What you should do → Rewrite the passage on splenule imaging from "When a splenule" to "[1, 3, 8, 18].", putting "preferred method" in place of "method of choice".

--- Document segment ---

Splenules are frequently found as incidental findings during imaging and may be difficult to differentiate from other lesions [16]. In particular, intrapancreatic splenules (IPS) can mimic pancreatic neuroendocrine tumors (PNETs) [17, 18]. Both IPS and PNETs are often well circumscribed, enhancing lesions when imaged after bolus injection of extracellular contrast agents using computed tomography (CT) or magnetic resonance imaging (MRI) [6, 16, 17, 19,20,21,22,23,24,25,26]. While IPS are benign and require no intervention, PNETs are an uncommon and heterogeneous group of endocrine tumors that have malignant potential [27]. While some PNETs are functional, i.e., present with symptoms related to inappropriate excretion of various active hormones (e.g., gastrin, insulin, etc.), the majority are asymptomatic and non-functional. Moreover, non-functional PNETs have a worse prognosis with overall 5-year survival rate of 30%, compared to 97% with functional PNETs [28]. Preoperative biopsy of pancreatic tumors has not been shown to rule out malignancy with adequate reliability [28, 29]. Therefore, the need for a reliable imaging modality to differentiate IPS and PNETs is important for prognostic and therapeutic purposes.
When a splenule is suspected, the current imaging method of choice is 99mTc labeled heat-damaged red blood cell scintigraphy (99mTc-HDRBC) [5, 18, 30]. Although highly specific, scintigraphy is limited by low spatial resolution compared to CT and MRI, leading to low accuracy for evaluating lesions smaller than 20 mm. Unfortunately, the majority of intrapancreatic splenules, are smaller than 20 mm ranging typically from 10 to 15 mm in diameter [1, 3, 8, 18].
An alternative approach of using ultra-small superparamagnetic iron oxide particles (USPIO) for imaging the mononuclear phagocyte system (MPS, formerly known as the reticuloendothelial system, or RES) has been proposed and investigated [11, 31,32,33,34,35,36]. Like 99mTc-HDBRC, the use of USPIO is based on the phagocytosis of particles by the MPS [37,38,39]. This approach has not been adopted clinically due to the lack of approval of USPIO contrast agents and withdrawal of some agents from the market [39,40,41].

--- Source material ---

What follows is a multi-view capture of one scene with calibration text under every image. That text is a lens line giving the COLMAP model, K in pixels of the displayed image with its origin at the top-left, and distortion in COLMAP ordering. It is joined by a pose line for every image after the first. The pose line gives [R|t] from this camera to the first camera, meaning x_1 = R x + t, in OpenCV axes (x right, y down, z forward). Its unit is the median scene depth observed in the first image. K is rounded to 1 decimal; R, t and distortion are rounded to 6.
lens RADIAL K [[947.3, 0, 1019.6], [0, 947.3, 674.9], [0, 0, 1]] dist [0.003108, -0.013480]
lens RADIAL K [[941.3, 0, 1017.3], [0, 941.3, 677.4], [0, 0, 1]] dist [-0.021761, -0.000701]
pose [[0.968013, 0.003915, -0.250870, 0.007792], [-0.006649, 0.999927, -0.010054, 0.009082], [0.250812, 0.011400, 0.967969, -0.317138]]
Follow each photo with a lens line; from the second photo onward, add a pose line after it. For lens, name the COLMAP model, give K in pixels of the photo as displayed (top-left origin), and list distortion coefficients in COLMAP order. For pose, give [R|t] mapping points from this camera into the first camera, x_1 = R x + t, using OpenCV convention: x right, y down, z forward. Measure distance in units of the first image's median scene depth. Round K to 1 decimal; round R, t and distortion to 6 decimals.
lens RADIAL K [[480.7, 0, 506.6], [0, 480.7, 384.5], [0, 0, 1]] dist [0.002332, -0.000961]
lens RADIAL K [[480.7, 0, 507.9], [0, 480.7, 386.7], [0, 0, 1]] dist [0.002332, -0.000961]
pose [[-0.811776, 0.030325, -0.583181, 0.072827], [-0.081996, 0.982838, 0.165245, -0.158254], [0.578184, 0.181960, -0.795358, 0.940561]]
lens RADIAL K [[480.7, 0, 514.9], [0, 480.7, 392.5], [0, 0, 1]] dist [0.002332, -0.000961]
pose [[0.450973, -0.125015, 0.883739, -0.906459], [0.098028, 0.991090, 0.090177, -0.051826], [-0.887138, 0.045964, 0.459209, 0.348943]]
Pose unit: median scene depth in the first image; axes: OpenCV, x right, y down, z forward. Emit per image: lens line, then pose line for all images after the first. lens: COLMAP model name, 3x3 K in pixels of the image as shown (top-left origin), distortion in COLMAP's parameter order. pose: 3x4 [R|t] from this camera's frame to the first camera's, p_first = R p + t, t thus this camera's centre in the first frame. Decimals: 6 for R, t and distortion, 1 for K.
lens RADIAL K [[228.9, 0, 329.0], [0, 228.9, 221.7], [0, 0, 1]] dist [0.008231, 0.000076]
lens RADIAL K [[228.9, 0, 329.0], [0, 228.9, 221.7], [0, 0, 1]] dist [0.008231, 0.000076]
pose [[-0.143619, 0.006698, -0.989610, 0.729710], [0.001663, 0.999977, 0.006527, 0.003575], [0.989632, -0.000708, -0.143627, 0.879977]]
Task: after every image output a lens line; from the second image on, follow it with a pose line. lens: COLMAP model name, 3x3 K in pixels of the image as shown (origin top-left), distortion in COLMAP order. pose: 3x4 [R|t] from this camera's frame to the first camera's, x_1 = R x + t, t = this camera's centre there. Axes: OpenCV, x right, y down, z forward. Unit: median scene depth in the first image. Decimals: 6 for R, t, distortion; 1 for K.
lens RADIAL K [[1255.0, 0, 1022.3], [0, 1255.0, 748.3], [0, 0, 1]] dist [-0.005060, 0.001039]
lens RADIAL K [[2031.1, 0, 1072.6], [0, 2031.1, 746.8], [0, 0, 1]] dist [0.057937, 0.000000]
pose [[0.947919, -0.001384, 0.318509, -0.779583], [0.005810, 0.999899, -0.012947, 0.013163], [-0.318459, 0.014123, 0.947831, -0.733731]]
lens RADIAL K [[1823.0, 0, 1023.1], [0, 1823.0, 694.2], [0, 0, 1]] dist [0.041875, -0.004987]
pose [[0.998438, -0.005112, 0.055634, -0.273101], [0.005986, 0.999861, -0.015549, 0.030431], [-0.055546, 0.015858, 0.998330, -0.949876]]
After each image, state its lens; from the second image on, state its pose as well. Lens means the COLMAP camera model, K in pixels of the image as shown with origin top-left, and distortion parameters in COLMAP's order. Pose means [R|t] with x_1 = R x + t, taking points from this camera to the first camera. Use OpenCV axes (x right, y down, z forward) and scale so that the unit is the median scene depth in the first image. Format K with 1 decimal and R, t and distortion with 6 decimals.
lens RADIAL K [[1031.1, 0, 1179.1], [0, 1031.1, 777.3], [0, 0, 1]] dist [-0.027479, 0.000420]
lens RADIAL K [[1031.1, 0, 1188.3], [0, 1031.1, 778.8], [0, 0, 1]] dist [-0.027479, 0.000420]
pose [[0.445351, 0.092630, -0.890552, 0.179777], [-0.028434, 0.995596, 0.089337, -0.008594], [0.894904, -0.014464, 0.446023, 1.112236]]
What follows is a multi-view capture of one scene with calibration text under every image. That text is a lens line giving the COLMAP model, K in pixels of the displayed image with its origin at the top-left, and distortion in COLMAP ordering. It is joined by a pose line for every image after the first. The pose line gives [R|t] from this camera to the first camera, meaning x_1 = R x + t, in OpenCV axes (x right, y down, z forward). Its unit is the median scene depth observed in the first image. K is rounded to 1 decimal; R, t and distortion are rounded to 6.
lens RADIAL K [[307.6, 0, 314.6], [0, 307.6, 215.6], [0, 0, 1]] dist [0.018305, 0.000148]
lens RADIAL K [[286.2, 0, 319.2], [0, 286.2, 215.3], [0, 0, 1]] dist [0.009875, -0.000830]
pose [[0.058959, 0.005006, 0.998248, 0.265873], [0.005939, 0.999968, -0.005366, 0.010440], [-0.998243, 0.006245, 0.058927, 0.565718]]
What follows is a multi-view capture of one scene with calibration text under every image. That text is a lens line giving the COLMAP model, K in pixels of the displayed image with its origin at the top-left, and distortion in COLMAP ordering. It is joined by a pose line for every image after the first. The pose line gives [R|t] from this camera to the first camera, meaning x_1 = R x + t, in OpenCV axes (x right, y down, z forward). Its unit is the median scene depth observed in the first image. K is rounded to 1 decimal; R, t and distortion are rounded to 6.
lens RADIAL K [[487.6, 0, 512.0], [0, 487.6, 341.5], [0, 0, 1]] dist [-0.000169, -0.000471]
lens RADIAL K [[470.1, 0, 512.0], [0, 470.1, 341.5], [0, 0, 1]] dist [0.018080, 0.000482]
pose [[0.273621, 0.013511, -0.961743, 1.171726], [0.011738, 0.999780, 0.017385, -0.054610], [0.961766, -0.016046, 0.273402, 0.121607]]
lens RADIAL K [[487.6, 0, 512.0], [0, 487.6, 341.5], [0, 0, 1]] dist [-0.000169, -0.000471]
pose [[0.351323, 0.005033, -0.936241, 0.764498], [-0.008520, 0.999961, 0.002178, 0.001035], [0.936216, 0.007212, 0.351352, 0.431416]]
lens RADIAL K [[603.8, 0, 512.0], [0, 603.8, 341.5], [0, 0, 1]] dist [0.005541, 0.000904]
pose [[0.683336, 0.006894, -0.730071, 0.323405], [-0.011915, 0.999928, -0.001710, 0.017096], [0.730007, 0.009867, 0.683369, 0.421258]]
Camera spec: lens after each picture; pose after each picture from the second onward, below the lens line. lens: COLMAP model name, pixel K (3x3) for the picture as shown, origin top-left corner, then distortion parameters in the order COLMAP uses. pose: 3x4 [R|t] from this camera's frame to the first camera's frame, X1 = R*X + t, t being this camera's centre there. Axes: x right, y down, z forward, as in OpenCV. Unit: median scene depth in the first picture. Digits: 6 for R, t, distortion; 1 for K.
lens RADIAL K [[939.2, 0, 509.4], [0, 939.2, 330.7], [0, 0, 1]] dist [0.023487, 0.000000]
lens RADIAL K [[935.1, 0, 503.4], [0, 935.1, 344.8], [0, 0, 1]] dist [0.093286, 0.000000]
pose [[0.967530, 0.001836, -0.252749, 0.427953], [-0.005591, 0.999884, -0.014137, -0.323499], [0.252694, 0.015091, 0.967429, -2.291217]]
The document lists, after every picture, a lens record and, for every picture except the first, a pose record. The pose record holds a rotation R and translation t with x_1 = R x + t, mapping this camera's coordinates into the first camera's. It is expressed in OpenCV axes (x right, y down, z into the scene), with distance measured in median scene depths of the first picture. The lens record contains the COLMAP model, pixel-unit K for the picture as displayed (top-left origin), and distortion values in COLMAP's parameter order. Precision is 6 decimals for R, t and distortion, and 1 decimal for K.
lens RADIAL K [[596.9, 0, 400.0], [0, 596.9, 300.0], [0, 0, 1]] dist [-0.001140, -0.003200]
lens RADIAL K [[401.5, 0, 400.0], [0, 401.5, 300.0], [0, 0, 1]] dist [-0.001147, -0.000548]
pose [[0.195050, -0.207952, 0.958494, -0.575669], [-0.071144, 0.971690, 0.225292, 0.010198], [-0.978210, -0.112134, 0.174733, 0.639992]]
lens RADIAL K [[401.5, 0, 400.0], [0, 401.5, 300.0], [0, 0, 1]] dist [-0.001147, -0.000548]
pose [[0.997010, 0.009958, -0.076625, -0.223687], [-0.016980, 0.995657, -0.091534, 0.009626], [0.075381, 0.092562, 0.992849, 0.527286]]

---

Solution to this task →
When a splenule is suspected, the current imaging preferred method is 99mTc labeled heat-damaged red blood cell scintigraphy (99mTc-HDRBC) [5, 18, 30]. Although highly specific, scintigraphy is limited by low spatial resolution compared to CT and MRI, leading to low accuracy for evaluating lesions smaller than 20 mm. Unfortunately, the majority of intrapancreatic splenules, are smaller than 20 mm ranging typically from 10 to 15 mm in diameter [1, 3, 8, 18].